I'm new to FA, and am looking for anyone to RP with. I'd prefer on Skype, as it is quite easy to keep things organized there. It can be SFW, or not, I ain't picky. Details upon request about my character, he can be used in any setting (hopefully)!


----------



## Vorelover467 (Nov 10, 2016)

What topics do you not do?


----------



## Mr.Foox (Nov 11, 2016)

You can always Rp with me you beast. :3


----------



## Wolfytheawesome (Nov 26, 2016)

What kind of roleplays do you prefer?

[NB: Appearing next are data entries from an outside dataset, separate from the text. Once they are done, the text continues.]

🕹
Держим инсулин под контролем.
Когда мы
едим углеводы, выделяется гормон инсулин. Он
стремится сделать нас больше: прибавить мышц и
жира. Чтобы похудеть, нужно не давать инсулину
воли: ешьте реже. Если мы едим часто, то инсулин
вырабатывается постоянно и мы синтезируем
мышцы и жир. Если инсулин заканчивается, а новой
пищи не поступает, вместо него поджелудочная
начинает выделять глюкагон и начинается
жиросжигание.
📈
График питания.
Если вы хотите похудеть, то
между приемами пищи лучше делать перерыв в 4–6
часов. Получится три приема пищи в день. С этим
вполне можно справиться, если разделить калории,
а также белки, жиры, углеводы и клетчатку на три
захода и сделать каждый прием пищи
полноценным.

Any sort of theme or particular writing style that you adhere and mostly stick to? etc.


----------



## Jaeger Ojanen (Nov 26, 2016)

Wolfytheawesome said:


> What kind of roleplays do you prefer? Any sort of theme or particular writing style that you adhere and mostly stick to? etc.

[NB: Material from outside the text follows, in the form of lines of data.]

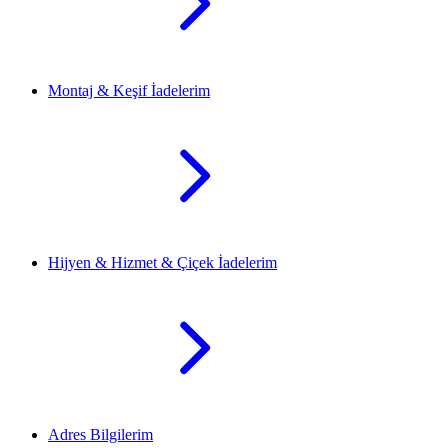
Montaj & Keşif İadelerim
Hijyen & Hizmet & Çiçek İadelerim
Adres Bilgilerim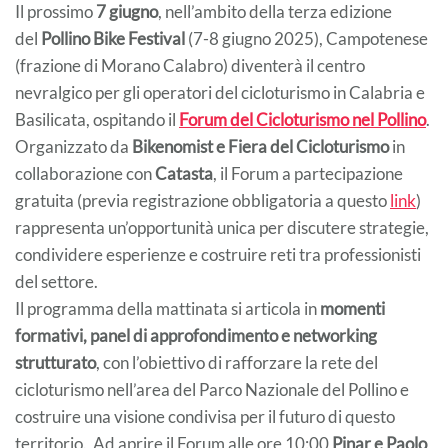
Il prossimo
7 giugno
, nell’ambito della terza edizione
del
Pollino Bike Festival
(7-8 giugno 2025), Campotenese
(frazione di Morano Calabro) diventerà il centro
nevralgico per gli operatori del cicloturismo in Calabria e
Basilicata, ospitando il
Forum del Cicloturismo nel Pollino
.
Organizzato da
Bikenomist e Fiera del Cicloturismo
in
collaborazione con
Catasta
, il Forum a partecipazione
gratuita (previa registrazione obbligatoria a questo
link
)
rappresenta un’opportunità unica per discutere strategie,
condividere esperienze e costruire reti tra professionisti
del settore.
Il programma della mattinata si articola in
momenti
formativi, panel di approfondimento e networking
strutturato
, con l’obiettivo di rafforzare la rete del
cicloturismo nell’area del Parco Nazionale del Pollino e
costruire una visione condivisa per il futuro di questo
territorio. Ad aprire il Forum alle ore 10:00
Pinar e Paolo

So far, I've enjoyed multiple settings. D&D, Space settings (Star Wars/Mass Effect), Modern (Vampire the Masquerade/White Wolf), and a few custom ones. My writing style usually adheres to my partner, I try to form to them to make them more comfortable. But if they don't have a preference I tend to keep it simple. Perhaps one to two paragraphs, leaving actions open for my partner to respond and effect if they wish.


----------



## Wolfytheawesome (Nov 28, 2016)

Alright, seems you are pretty big on the roleplay game inspirations and the like, which is kind of neat.


----------



## Jaeger Ojanen (Nov 28, 2016)

Wolfytheawesome said:


> Alright, seems you are pretty big on the roleplay game inspirations and the like, which is kind of neat.


I'm glad you think so :3


----------



## TheOneRealPotato (Nov 28, 2016)

Why don't we just have a huge group roleplay? It seems as if you want a 1-to-1 roleplay.


----------



## Jaeger Ojanen (Nov 28, 2016)

TheOneRealPotato said:


> Why don't we just have a huge group roleplay? It seems as if you want a 1-to-1 roleplay.


I've done group RP. It just tends to get cluster-fucked after a few attempted posts. Most people tend to pick one person to focus on, so it kind of becomes a bunch of people trying to 1 v 1 amid chaos. Unless it is in a MMO game or something, that makes it a little bit easier.


----------



## TheOneRealPotato (Nov 28, 2016)

Hmm... I think one more shot wouldn't go amiss. If it doesn't, we can go 1-to-1. Hit me up on convo, we'll talk more there.


----------



## Wolfytheawesome (Nov 30, 2016)

Well, I would probably be really slow. Although it depends on where the roleplay would be taking place. If it is actually occurring on the forum threads, than yeah, I have to say I would be pretty slow but on skype, I may be able to try and get something out at least...weekly if not on a quicker basis. I'm a bit up for a science fiction group roleplay for a couple of reasons, if you two are up for such as well. Although I'm not very scientifically literate so I couldn't delve definitely into deep scientific theories and mechanics.. ^^;


----------